Task data

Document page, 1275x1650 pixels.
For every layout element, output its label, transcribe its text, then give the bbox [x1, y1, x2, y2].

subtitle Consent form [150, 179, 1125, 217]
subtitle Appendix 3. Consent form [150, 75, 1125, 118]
...
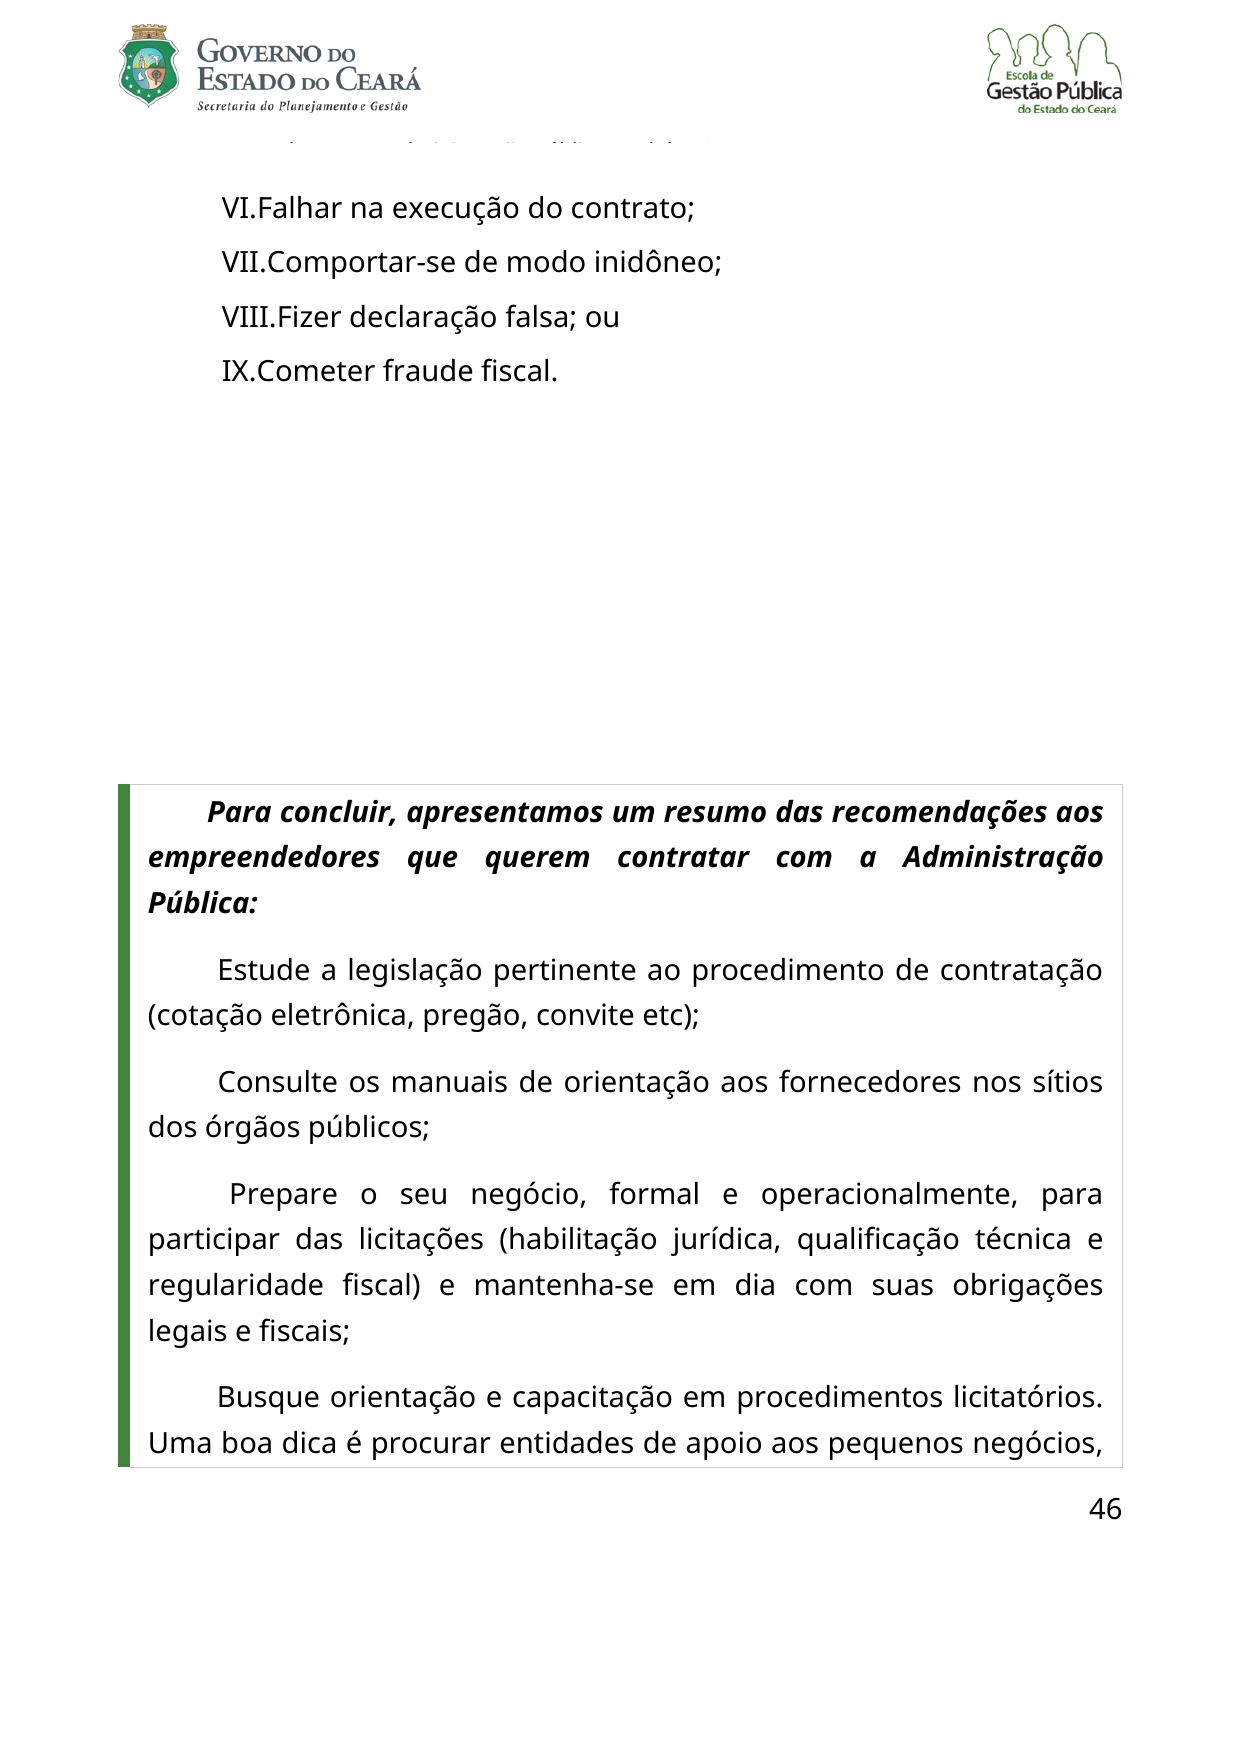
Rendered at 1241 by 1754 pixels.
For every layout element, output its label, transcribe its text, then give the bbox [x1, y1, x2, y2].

Work to do
Write out the lines of the material word for word, from the line containing "Document page, 1275x1650 pixels." through the line containing "subtitle Appendix 3.", including both.

Complete answer
Document page, 1275x1650 pixels.
For every layout element, output its label, transcribe its text, then give the bbox [x1, y1, x2, y2].

subtitle Consent form [150, 179, 1125, 217]
subtitle Appendix 3. Consent form [150, 75, 1125, 118]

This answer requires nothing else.